• Aim: Rewrite the items as a JSON list of strings, one string per line, leaving out blank lines. Start with the first line of the items and go on through the line that contains "11 PM line.", including both ends and nothing more.

[Stored records]
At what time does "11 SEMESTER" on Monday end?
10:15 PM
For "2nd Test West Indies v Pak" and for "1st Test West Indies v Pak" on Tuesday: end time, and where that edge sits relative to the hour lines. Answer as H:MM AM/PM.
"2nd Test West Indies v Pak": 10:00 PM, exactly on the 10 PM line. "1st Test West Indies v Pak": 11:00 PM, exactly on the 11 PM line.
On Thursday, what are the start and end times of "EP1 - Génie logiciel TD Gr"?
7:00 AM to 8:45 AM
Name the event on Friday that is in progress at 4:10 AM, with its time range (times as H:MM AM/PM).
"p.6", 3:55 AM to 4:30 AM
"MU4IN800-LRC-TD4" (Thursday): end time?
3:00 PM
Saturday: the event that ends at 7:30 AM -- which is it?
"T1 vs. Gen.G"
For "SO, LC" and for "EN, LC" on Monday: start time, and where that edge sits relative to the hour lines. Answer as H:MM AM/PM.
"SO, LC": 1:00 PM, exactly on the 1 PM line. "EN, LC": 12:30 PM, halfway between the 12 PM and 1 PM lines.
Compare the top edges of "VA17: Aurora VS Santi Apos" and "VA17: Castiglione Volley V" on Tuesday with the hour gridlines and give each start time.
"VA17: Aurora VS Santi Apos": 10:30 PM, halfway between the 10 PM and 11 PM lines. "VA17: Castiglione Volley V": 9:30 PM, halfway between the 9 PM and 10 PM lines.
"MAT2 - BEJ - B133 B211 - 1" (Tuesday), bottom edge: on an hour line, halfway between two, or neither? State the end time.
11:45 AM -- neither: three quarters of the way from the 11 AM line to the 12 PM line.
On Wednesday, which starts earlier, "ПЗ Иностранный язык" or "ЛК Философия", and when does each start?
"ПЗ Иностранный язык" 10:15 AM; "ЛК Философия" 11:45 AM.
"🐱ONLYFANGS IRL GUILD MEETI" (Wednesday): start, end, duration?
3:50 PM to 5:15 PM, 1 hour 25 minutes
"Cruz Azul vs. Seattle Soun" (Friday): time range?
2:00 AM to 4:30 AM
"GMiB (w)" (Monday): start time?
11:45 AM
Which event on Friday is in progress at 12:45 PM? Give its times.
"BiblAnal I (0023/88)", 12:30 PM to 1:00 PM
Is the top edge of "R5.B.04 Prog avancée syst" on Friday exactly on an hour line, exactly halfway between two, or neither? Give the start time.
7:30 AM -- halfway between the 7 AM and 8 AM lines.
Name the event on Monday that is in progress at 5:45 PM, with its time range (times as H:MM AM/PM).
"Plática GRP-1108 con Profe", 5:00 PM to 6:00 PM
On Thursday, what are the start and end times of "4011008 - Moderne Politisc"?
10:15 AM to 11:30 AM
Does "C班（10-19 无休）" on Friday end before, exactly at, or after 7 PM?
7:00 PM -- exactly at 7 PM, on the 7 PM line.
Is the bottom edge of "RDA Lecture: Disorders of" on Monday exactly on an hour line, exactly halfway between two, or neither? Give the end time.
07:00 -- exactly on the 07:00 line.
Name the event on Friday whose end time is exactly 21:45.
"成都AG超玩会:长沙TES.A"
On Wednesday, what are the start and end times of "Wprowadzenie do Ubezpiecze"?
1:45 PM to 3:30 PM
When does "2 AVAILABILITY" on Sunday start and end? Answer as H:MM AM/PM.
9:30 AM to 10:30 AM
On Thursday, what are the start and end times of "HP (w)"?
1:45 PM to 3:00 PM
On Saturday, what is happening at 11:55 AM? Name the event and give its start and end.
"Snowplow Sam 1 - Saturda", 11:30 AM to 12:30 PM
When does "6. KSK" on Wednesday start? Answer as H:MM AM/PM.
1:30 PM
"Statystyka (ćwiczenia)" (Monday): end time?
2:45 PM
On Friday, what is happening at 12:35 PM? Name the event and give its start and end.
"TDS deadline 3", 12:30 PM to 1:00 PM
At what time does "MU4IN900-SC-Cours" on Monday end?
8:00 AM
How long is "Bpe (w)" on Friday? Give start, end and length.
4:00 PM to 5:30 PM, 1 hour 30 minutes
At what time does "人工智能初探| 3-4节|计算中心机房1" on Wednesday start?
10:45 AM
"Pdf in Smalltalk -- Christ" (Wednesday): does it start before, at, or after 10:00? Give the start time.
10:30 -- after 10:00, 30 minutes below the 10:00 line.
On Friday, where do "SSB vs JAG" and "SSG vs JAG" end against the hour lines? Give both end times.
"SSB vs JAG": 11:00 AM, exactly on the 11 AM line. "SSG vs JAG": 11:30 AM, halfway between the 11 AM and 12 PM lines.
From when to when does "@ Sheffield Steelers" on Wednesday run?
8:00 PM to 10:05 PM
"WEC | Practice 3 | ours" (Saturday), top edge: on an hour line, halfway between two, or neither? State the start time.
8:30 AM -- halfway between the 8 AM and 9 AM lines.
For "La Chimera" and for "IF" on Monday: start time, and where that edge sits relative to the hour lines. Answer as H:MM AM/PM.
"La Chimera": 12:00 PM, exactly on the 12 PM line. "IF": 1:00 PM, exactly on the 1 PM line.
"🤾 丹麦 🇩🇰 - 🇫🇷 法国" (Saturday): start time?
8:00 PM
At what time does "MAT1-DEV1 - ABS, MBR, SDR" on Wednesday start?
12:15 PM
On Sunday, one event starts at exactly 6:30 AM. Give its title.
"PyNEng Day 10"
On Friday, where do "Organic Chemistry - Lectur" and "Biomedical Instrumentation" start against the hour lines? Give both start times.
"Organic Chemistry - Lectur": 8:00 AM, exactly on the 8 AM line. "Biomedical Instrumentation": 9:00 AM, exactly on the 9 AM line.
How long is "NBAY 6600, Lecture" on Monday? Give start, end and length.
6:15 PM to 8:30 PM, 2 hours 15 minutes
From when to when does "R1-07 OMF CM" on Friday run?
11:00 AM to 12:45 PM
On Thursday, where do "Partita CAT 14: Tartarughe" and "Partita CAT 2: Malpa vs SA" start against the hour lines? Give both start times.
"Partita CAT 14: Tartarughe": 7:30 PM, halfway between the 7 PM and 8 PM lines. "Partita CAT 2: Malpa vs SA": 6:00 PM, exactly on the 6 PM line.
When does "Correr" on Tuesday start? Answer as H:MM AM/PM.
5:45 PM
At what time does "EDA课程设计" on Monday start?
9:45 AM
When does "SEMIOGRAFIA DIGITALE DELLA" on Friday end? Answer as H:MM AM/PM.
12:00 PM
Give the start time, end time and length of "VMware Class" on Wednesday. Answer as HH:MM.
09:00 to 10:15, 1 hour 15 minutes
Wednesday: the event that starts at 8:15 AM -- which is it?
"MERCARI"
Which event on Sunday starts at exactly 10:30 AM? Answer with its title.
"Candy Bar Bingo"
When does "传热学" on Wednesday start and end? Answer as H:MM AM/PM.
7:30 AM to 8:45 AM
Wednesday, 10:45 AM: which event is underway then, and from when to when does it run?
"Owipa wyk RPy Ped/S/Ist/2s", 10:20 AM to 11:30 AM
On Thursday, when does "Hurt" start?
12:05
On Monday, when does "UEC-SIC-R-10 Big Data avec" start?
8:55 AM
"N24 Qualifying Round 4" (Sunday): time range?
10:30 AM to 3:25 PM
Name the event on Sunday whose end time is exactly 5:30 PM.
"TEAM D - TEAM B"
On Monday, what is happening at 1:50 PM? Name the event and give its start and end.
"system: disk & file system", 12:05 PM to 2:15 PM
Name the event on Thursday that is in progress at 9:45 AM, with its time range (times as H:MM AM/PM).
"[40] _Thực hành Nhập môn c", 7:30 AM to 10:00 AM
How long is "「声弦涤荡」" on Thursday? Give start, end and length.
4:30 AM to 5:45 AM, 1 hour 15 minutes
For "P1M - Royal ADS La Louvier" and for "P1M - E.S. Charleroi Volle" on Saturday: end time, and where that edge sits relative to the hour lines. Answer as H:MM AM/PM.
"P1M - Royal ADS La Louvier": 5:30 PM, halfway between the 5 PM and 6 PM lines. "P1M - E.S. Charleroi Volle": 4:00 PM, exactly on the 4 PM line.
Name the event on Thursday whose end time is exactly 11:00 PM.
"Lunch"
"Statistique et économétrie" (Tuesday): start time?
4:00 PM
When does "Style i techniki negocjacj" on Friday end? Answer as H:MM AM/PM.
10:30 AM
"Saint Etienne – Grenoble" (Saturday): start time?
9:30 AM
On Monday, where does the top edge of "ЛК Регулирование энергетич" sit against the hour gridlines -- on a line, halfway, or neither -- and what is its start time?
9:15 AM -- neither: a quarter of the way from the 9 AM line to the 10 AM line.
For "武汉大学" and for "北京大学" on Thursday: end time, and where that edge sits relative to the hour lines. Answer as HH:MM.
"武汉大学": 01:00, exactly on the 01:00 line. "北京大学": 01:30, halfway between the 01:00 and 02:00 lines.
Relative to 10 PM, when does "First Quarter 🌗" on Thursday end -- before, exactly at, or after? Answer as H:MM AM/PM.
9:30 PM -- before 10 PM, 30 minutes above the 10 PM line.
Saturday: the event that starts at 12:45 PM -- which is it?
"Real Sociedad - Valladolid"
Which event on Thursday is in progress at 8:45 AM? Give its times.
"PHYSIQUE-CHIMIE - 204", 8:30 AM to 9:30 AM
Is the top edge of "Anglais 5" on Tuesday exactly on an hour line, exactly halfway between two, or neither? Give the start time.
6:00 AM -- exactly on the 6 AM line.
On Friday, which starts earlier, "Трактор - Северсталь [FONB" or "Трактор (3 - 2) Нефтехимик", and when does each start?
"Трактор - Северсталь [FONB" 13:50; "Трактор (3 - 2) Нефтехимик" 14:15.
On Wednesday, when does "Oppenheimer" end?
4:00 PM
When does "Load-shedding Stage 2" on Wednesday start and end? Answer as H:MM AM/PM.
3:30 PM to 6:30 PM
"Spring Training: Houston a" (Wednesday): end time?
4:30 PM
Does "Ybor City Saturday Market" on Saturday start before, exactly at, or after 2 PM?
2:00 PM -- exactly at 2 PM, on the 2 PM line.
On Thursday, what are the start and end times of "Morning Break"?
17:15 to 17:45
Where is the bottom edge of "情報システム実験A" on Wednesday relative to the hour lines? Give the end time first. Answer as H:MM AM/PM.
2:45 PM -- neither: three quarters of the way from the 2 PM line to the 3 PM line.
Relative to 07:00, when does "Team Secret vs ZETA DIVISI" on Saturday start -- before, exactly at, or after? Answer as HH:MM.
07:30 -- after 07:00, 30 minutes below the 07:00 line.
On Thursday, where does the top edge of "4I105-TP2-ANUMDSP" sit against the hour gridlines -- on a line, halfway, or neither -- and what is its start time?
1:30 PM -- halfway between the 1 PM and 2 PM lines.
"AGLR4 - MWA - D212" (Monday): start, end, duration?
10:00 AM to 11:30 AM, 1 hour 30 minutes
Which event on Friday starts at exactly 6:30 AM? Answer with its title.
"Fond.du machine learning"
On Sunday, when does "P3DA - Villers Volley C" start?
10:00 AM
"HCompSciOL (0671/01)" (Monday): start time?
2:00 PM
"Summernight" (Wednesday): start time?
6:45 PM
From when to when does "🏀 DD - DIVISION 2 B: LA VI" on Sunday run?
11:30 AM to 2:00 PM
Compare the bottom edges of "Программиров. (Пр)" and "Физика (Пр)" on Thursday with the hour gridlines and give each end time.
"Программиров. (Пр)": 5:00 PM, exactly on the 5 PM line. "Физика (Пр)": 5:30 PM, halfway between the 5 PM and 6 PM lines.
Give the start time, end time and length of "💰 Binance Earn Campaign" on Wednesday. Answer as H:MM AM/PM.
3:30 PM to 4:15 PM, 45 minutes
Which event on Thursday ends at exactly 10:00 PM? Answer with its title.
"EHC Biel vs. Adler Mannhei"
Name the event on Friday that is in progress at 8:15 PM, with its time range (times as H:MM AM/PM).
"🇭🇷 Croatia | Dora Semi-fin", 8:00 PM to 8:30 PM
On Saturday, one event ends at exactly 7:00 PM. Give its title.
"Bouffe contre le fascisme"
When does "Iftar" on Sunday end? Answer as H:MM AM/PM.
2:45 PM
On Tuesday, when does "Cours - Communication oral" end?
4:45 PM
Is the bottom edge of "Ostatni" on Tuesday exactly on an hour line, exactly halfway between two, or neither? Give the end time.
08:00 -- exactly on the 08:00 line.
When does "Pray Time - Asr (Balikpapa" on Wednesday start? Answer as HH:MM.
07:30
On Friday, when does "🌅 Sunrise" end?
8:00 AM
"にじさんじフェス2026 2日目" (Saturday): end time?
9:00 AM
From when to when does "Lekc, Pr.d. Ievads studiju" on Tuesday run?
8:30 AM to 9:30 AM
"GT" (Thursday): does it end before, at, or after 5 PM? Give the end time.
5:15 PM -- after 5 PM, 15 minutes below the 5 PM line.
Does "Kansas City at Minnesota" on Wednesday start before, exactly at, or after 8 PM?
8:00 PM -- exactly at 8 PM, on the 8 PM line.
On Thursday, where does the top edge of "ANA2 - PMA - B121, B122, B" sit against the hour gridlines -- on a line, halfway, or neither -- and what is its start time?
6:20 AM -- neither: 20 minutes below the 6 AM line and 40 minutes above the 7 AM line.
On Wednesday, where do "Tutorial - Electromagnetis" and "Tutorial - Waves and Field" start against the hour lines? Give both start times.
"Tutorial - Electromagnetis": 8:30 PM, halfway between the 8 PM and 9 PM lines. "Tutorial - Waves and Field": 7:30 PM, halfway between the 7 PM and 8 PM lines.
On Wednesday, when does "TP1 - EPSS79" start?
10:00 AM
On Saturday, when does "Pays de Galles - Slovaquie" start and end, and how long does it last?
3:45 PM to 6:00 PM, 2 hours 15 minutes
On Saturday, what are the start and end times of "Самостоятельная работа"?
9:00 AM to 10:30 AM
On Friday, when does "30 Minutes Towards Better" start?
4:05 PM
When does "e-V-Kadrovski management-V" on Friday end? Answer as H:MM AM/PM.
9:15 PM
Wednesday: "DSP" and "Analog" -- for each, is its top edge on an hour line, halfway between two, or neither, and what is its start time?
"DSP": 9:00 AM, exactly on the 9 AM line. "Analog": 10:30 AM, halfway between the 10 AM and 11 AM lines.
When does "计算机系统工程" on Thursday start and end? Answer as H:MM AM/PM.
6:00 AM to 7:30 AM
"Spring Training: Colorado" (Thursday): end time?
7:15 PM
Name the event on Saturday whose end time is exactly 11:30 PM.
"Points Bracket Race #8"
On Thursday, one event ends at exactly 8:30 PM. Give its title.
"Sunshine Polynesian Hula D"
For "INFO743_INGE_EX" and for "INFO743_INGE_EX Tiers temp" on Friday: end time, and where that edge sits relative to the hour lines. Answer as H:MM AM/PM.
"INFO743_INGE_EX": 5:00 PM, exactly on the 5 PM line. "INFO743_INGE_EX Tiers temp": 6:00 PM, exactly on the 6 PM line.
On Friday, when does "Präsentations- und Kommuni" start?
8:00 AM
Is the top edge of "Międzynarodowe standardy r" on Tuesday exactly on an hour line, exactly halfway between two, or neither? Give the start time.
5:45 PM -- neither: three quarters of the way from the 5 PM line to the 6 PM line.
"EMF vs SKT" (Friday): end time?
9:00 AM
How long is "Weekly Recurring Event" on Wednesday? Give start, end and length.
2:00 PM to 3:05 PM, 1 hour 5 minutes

• Final result:
[
  "At what time does \"11 SEMESTER\" on Monday end?",
  "10:15 PM",
  "For \"2nd Test West Indies v Pak\" and for \"1st Test West Indies v Pak\" on Tuesday: end time, and where that edge sits relative to the hour lines. Answer as H:MM AM/PM.",
  "\"2nd Test West Indies v Pak\": 10:00 PM, exactly on the 10 PM line. \"1st Test West Indies v Pak\": 11:00 PM, exactly on the 11 PM line."
]